[Start of Attachment]

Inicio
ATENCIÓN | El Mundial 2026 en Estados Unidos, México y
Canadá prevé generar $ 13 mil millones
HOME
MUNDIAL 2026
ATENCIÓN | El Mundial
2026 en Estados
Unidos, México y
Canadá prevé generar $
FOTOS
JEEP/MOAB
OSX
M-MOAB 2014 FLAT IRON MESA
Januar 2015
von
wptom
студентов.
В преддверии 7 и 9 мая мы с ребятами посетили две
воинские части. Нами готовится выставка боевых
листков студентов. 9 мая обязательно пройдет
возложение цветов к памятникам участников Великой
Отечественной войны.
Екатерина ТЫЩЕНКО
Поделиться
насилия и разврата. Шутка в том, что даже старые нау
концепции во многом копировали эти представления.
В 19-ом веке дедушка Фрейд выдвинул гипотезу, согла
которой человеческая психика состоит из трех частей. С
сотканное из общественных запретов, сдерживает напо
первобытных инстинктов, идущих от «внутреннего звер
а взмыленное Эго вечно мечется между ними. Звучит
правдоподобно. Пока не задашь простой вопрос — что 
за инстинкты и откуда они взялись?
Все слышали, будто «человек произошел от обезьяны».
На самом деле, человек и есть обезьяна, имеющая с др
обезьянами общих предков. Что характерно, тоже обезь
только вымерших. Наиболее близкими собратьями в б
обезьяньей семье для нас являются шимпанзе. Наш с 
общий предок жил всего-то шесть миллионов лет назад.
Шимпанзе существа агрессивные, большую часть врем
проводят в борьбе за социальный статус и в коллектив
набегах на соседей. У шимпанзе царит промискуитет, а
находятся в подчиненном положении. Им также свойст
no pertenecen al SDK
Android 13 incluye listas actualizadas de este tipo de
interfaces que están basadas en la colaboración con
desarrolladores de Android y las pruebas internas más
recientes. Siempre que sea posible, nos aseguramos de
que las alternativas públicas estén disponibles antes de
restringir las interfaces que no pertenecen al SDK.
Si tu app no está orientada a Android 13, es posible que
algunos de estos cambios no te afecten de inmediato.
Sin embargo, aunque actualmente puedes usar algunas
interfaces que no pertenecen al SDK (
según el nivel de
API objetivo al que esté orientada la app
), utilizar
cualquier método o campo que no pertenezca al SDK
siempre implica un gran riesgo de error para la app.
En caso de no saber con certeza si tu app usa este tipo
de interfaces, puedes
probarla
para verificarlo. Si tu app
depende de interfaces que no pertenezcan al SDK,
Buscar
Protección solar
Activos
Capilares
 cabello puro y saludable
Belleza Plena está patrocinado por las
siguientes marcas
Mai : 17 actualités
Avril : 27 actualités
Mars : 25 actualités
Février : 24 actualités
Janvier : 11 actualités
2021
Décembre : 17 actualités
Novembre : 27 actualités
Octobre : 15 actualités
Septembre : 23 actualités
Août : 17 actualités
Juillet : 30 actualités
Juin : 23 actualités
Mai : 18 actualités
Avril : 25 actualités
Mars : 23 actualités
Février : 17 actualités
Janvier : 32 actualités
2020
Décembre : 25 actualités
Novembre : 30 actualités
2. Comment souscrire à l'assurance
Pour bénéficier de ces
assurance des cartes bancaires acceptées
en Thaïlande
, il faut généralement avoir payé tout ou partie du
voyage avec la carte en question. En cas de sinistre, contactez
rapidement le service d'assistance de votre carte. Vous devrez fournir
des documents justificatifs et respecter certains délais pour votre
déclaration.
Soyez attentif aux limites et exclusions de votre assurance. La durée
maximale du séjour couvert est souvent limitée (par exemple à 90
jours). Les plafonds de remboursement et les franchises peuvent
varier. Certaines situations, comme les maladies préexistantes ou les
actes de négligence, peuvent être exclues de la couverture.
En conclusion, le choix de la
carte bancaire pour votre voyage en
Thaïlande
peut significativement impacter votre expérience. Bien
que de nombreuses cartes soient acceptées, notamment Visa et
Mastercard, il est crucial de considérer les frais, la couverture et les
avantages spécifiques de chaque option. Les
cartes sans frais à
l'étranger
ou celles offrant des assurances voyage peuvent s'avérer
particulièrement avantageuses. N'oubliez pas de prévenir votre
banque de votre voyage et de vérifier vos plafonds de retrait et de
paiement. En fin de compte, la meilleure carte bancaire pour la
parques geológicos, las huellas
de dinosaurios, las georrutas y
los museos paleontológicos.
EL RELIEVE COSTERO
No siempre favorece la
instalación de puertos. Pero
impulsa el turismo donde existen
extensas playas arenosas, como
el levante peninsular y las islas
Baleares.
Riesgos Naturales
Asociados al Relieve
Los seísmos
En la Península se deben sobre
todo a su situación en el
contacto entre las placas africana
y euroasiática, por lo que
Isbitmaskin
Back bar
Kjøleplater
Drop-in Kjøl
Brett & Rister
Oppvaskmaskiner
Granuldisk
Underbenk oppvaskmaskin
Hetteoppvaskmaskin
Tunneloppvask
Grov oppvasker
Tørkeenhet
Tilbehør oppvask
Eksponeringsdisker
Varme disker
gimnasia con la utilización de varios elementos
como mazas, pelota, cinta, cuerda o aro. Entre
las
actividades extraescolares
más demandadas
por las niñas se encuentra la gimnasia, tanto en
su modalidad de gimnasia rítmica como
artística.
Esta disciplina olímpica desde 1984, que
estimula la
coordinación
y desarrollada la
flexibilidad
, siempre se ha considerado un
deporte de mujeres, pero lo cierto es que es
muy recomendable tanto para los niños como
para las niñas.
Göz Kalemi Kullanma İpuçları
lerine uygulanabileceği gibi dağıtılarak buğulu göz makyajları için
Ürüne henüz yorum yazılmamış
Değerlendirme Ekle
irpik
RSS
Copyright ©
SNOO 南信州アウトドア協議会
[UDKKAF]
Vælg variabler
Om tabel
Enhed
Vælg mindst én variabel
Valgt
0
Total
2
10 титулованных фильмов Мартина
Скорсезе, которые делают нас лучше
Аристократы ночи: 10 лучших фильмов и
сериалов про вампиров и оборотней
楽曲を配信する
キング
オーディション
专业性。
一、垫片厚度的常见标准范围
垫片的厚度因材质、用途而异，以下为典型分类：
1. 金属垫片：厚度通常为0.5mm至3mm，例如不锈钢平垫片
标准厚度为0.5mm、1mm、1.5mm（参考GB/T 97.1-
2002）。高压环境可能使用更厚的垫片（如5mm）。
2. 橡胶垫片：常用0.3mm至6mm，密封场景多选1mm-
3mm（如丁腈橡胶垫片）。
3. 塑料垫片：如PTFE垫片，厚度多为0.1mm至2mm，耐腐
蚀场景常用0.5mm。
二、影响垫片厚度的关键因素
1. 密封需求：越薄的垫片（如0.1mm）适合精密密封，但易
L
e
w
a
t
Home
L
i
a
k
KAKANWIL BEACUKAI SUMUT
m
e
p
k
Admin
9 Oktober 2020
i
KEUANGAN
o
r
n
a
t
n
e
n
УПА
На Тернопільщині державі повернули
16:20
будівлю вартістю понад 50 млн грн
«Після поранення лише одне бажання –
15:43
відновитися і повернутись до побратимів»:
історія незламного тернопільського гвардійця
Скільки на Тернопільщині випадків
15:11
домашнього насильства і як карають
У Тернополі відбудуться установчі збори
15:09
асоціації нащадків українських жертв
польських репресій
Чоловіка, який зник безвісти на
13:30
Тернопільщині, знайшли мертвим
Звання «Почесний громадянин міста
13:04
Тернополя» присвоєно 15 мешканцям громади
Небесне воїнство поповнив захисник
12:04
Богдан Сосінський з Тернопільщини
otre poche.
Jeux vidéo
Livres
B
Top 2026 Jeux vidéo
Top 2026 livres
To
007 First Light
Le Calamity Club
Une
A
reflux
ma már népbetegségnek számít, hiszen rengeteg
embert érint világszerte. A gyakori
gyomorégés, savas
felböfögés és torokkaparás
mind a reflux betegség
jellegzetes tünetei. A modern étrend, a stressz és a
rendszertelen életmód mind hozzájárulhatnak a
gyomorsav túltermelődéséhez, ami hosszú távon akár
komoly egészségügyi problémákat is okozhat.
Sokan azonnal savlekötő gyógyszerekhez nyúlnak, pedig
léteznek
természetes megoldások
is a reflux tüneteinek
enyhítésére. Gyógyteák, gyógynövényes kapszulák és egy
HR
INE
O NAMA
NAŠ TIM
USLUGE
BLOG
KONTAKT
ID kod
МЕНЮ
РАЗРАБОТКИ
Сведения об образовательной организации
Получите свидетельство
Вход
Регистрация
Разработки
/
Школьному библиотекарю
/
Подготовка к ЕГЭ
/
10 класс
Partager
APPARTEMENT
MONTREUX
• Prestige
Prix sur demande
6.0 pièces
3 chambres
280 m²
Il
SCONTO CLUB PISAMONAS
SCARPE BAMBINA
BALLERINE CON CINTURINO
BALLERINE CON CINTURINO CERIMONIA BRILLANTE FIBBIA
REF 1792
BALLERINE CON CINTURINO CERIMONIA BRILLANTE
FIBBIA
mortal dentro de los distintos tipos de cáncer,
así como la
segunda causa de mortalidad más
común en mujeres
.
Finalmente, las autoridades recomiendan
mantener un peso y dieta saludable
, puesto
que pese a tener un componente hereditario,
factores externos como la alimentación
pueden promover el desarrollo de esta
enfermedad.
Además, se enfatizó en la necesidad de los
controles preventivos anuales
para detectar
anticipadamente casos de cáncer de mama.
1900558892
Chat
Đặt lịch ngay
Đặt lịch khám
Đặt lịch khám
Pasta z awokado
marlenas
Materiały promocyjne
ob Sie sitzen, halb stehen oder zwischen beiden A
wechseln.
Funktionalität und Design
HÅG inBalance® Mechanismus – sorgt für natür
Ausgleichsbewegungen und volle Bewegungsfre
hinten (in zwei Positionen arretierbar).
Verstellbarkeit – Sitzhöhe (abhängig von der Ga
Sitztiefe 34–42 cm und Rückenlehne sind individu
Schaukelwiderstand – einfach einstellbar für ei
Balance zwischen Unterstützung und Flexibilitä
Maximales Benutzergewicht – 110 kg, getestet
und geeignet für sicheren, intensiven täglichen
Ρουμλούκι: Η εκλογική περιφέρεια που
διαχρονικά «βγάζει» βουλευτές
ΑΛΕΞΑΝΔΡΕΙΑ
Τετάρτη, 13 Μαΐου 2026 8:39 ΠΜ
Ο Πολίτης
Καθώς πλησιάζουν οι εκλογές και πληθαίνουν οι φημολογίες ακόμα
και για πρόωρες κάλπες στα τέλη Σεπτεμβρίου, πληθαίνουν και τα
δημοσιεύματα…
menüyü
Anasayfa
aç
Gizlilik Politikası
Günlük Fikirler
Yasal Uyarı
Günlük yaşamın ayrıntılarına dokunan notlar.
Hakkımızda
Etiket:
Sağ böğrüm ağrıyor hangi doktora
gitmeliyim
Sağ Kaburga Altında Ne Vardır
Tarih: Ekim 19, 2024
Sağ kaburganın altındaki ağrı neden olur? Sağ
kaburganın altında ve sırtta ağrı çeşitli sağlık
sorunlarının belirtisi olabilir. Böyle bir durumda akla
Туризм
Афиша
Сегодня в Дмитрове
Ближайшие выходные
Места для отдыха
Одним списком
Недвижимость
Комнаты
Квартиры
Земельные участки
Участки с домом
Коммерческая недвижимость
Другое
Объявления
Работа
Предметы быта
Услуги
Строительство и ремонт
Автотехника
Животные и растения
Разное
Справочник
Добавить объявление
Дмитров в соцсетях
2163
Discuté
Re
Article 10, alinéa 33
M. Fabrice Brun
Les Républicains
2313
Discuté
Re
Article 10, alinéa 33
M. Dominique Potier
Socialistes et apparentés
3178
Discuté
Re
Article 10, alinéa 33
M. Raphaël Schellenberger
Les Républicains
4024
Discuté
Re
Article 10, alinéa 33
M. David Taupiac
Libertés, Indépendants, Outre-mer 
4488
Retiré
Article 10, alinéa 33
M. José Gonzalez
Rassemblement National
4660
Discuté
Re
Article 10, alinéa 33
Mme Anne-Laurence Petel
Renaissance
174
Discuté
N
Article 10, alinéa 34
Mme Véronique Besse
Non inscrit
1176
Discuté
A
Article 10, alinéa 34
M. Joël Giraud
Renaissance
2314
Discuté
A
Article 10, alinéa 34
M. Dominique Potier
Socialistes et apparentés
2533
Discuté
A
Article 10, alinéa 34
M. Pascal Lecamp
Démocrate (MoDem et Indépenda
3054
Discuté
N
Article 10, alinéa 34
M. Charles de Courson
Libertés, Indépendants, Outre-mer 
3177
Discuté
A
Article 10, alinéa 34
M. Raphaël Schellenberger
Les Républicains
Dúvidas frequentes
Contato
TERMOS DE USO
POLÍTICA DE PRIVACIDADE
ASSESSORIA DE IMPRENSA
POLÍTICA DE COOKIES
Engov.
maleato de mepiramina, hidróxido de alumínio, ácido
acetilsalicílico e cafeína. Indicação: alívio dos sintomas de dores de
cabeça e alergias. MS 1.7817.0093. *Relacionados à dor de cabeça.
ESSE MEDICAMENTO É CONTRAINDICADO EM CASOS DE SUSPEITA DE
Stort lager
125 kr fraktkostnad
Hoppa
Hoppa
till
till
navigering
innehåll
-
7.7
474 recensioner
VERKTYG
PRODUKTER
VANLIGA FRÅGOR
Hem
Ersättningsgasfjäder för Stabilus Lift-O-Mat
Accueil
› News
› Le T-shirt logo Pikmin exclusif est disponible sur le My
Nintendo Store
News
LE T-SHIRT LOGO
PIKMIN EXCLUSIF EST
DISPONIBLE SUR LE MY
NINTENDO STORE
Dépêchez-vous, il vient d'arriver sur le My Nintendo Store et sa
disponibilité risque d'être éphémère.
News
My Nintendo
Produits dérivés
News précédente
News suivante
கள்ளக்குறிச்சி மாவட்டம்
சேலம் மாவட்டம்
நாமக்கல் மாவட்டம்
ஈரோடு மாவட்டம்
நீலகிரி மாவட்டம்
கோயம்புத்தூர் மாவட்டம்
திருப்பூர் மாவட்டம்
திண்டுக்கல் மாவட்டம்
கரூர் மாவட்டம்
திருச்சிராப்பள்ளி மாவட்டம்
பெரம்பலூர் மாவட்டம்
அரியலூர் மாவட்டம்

[End of Attachment]

[WORK INSTRUCTION] Rewrite the records from the start through the line holding "interfaces que están", inclusive, with "Canadá" changed to "Canada" and nothing else altered.

[SOLUTION]
Inicio
ATENCIÓN | El Mundial 2026 en Estados Unidos, México y
Canada prevé generar $ 13 mil millones
HOME
MUNDIAL 2026
ATENCIÓN | El Mundial
2026 en Estados
Unidos, México y
Canada prevé generar $
FOTOS
JEEP/MOAB
OSX
M-MOAB 2014 FLAT IRON MESA
Januar 2015
von
wptom
студентов.
В преддверии 7 и 9 мая мы с ребятами посетили две
воинские части. Нами готовится выставка боевых
листков студентов. 9 мая обязательно пройдет
возложение цветов к памятникам участников Великой
Отечественной войны.
Екатерина ТЫЩЕНКО
Поделиться
насилия и разврата. Шутка в том, что даже старые нау
концепции во многом копировали эти представления.
В 19-ом веке дедушка Фрейд выдвинул гипотезу, согла
которой человеческая психика состоит из трех частей. С
сотканное из общественных запретов, сдерживает напо
первобытных инстинктов, идущих от «внутреннего звер
а взмыленное Эго вечно мечется между ними. Звучит
правдоподобно. Пока не задашь простой вопрос — что 
за инстинкты и откуда они взялись?
Все слышали, будто «человек произошел от обезьяны».
На самом деле, человек и есть обезьяна, имеющая с др
обезьянами общих предков. Что характерно, тоже обезь
только вымерших. Наиболее близкими собратьями в б
обезьяньей семье для нас являются шимпанзе. Наш с 
общий предок жил всего-то шесть миллионов лет назад.
Шимпанзе существа агрессивные, большую часть врем
проводят в борьбе за социальный статус и в коллектив
набегах на соседей. У шимпанзе царит промискуитет, а
находятся в подчиненном положении. Им также свойст
no pertenecen al SDK
Android 13 incluye listas actualizadas de este tipo de
interfaces que están basadas en la colaboración con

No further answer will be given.